Two weeks after the Port of Baltimore was crippled by the collapse of the Francis Scott Key Bridge, at least one customer is directing its cargo to the Port of Wilmington, according to N.C. State Ports Authority officials.
The morning after a container ship departed the Port of Baltimore and collided with the bridge, N.C. Ports Executive Director Brian Clark assured the public that
no such event could happen here. Clark said container vessels do not pass underneath bridges to get to or from ports in Wilmington and Morehead City. Clark added that North Carolina Ports are standing by to assist.
“Ports along the East Coast and the industry as a whole are mobilizing and assisting however they can to ensure minimal supply chain disruptions in the wake of this tragedy,” he said last month.
As the customers of North Carolina ports assess their own supply chains and how the status of the Port of Baltimore could affect their operations, Clark’s team is ready to coordinate and take on additional calls, according to the statement.
An existing port customer plans to use the Port of Wilmington as a contingent port until the Port of Baltimore is available to them, Clark said last week. The customer is an existing client of both the Port of Wilmington and Baltimore, but now the cargo originally going to Baltimore will be temporarily rerouted to Wilmington.
“We anticipate the first vessel servicing this diverted cargo to arrive in the middle of the month," Clark said in the statement.

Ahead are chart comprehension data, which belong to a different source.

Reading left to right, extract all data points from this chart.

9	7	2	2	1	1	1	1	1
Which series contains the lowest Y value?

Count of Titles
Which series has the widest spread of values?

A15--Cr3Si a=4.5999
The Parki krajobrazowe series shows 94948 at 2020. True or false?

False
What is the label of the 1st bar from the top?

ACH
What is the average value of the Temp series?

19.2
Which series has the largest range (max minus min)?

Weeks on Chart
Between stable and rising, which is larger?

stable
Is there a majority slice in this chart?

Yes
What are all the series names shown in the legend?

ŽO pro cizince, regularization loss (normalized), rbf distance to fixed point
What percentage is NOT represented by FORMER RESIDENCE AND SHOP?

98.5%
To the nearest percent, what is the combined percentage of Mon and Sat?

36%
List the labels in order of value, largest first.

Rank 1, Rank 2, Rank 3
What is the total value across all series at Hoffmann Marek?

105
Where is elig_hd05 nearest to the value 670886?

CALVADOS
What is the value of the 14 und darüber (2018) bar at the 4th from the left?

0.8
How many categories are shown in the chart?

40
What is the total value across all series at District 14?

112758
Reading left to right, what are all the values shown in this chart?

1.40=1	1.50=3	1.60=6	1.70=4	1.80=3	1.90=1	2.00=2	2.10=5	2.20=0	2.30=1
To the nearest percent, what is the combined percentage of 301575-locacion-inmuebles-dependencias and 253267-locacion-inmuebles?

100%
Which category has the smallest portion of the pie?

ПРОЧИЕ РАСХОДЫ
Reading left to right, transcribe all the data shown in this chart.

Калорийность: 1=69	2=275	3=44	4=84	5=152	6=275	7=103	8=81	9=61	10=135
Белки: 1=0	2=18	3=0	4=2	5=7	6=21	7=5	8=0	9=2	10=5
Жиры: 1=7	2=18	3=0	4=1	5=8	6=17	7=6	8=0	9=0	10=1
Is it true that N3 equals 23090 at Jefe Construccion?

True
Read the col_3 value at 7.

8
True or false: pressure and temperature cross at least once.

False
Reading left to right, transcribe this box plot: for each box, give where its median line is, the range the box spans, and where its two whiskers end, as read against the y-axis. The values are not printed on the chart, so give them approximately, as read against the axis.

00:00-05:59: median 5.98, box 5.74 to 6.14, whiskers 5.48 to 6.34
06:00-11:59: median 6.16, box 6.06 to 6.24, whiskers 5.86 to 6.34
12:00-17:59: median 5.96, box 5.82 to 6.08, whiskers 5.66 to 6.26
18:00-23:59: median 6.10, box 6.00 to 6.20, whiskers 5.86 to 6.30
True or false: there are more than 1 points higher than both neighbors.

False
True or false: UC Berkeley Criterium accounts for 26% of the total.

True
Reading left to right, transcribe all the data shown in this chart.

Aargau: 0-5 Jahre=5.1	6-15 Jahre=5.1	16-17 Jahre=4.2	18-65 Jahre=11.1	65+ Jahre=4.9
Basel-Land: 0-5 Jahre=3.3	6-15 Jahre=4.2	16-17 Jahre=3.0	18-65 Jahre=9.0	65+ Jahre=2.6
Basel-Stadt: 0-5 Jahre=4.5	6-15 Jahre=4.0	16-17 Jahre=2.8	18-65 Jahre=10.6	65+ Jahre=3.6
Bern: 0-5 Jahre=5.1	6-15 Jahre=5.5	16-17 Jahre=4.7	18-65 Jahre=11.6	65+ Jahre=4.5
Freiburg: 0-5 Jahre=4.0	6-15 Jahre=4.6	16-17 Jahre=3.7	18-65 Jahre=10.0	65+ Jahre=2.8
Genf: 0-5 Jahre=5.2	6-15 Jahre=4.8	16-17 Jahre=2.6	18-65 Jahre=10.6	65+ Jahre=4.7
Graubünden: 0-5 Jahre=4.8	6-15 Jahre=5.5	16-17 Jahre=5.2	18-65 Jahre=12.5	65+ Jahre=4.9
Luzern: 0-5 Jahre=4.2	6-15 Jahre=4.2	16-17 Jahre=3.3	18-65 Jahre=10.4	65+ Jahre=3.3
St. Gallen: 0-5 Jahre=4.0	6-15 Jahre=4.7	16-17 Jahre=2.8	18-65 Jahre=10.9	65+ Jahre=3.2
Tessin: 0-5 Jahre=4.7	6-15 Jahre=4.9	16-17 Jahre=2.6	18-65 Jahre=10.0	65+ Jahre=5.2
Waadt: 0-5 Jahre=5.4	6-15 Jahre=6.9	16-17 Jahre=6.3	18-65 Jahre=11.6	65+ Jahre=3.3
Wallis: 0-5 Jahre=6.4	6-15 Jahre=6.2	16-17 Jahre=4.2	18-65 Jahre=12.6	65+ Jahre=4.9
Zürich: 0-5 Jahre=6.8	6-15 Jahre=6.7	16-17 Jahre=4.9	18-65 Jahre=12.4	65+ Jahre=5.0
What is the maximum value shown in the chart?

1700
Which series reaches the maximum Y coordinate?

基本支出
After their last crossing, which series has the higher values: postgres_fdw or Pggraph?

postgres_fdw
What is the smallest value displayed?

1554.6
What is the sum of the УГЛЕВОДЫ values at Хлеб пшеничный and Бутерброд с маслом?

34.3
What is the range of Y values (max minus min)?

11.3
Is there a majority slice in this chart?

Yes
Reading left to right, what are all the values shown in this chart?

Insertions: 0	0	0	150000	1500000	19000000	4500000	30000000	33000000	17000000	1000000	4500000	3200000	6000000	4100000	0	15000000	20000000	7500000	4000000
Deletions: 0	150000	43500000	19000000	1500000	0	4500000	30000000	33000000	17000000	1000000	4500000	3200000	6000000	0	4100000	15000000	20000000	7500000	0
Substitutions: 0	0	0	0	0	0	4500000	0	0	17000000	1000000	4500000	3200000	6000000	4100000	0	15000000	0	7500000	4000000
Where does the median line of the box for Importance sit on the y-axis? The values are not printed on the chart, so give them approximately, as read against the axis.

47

N.C. Ports officials did not disclose the name of the customer, as of press time.
On Friday, President Joe Biden visited the site of the Baltimore bridge wreckage and pledged to provide more than $8 million in grant funds for the Port of Baltimore’s Sparrows Point, the terminal unaffected by the collapse. The funds are to increase the number of ships serviced by the terminal, according to a
White House release.
White House officials said dozens of vessels headed to Baltimore were diverted to other East Coast ports in a release published Friday. The Supply Chain Disruptions Task Force collaborated with the Norfolk Southern Railway Company to create an additional rail service between the Ports of New York, New Jersey and Baltimore. This helps get cargo meant for Baltimore back to the port so it can be processed and stored correctly, according to the White House release.